課題の説明
以下のエントリで文字列「qSketchRegion」を含む行がいくつあるか、数だけを答えてください。大文字と小文字は区別します。

━━━━━━━━━━━━━━━━━━━━━━━━━━━━━━

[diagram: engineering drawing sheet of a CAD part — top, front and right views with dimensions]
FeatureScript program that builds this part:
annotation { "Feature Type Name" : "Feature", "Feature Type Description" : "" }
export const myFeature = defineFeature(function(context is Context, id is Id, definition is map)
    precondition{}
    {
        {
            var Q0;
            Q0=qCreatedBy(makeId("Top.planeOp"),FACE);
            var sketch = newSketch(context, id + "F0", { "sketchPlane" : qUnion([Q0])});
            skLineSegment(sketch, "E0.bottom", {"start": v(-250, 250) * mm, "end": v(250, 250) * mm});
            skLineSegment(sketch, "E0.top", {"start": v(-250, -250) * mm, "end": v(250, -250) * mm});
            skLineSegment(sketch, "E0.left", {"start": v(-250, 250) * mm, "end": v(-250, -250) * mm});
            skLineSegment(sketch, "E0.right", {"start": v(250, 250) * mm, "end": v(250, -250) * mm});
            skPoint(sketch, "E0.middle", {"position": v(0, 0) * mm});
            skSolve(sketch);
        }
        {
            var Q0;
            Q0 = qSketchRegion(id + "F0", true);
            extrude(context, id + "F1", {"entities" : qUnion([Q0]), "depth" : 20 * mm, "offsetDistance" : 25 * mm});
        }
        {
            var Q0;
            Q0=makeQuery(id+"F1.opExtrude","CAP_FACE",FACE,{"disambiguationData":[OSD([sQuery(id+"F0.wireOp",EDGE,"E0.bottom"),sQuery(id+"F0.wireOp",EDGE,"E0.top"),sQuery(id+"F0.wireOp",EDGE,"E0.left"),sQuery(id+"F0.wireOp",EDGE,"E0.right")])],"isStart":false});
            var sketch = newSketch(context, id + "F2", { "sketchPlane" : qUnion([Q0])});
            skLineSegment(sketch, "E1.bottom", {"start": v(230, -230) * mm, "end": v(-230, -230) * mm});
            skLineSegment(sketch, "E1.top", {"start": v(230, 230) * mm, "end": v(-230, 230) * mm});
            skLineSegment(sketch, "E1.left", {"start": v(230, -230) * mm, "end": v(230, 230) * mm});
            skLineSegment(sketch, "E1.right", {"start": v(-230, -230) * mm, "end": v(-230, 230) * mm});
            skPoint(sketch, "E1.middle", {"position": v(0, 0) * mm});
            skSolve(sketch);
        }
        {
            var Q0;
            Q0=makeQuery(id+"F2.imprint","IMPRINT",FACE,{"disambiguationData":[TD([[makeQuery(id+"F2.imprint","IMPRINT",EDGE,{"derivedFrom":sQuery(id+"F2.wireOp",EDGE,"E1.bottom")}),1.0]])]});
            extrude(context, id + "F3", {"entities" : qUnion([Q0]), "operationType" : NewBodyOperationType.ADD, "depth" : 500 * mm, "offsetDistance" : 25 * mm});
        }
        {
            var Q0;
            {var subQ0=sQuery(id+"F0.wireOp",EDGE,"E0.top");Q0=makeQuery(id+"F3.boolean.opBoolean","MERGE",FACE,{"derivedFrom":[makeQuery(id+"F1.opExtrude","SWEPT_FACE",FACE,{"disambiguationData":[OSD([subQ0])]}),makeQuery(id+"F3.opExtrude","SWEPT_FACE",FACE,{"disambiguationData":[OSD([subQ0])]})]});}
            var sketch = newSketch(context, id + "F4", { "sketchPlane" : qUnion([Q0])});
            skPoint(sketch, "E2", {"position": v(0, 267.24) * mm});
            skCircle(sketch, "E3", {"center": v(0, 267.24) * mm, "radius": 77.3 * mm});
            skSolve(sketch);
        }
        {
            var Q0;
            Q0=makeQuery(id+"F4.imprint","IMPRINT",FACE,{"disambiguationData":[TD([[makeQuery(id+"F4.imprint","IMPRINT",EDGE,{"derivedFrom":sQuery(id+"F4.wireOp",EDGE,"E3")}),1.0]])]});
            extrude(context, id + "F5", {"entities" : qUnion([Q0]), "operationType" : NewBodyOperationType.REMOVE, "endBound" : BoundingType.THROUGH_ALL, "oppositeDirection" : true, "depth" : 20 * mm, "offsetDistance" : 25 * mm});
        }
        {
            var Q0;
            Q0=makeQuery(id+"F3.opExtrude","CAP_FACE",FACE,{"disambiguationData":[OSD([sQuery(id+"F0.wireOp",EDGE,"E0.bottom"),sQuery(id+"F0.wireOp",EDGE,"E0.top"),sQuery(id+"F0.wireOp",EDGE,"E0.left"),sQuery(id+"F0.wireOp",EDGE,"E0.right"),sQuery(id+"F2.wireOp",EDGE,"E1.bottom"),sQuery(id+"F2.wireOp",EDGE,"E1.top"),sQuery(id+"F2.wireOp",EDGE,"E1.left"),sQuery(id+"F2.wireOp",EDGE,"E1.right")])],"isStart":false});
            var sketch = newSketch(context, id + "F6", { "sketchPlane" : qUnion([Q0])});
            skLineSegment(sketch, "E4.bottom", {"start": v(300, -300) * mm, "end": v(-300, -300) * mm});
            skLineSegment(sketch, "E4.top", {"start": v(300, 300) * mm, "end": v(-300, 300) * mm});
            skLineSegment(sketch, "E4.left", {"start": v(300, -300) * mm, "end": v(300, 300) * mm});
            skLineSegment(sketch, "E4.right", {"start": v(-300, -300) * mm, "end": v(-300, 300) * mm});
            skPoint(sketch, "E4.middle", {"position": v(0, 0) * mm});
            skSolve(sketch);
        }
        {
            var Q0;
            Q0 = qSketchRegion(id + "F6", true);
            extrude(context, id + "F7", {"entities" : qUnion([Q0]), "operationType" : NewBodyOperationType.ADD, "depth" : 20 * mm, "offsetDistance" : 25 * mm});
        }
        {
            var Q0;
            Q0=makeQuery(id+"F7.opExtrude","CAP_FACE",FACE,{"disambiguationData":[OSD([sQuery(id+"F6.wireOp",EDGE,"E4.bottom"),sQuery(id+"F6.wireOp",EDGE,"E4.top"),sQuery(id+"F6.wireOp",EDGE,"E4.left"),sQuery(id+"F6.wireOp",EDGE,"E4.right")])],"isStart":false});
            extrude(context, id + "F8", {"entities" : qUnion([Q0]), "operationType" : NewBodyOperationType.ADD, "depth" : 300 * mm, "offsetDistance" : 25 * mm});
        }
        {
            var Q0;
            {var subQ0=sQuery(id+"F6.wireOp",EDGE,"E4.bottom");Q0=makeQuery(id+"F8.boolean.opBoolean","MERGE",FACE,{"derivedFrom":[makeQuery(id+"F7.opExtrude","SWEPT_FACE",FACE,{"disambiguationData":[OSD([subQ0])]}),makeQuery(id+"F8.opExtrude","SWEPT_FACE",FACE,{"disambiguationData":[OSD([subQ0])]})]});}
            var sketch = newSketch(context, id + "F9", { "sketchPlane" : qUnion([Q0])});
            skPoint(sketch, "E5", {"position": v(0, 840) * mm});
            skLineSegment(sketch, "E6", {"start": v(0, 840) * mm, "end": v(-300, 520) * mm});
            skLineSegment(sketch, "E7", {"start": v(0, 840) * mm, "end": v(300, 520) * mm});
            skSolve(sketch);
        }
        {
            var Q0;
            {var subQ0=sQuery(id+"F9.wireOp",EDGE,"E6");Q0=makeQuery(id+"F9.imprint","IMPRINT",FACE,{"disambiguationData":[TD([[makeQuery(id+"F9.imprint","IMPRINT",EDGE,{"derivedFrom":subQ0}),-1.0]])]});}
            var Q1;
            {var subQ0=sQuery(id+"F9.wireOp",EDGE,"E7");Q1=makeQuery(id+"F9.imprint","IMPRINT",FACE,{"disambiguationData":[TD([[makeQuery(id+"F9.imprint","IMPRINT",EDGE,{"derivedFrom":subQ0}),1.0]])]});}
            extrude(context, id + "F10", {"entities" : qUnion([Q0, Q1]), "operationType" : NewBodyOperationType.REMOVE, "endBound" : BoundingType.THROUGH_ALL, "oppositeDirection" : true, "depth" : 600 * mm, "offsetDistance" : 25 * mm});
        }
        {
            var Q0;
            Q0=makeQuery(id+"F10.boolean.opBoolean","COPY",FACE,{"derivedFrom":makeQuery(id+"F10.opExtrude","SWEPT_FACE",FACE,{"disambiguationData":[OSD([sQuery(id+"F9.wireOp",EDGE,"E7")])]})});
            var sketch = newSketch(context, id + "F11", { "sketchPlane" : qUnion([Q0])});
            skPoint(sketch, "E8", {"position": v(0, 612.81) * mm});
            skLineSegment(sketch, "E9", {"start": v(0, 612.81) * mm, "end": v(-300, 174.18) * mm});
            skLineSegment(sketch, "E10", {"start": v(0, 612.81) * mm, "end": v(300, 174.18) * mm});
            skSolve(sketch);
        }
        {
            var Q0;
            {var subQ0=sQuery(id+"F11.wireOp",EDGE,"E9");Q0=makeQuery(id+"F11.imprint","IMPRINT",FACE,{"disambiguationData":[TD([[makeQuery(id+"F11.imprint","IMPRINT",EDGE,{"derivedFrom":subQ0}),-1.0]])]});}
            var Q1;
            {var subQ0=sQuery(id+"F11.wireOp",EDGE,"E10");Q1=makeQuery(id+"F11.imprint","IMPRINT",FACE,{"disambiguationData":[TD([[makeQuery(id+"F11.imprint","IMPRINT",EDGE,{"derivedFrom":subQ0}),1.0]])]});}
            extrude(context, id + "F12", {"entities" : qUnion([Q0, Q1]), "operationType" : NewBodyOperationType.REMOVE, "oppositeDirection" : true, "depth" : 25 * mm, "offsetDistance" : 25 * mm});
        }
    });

━━━━━━━━━━━━━━━━━━━━━━━━━━━━━━

解答
2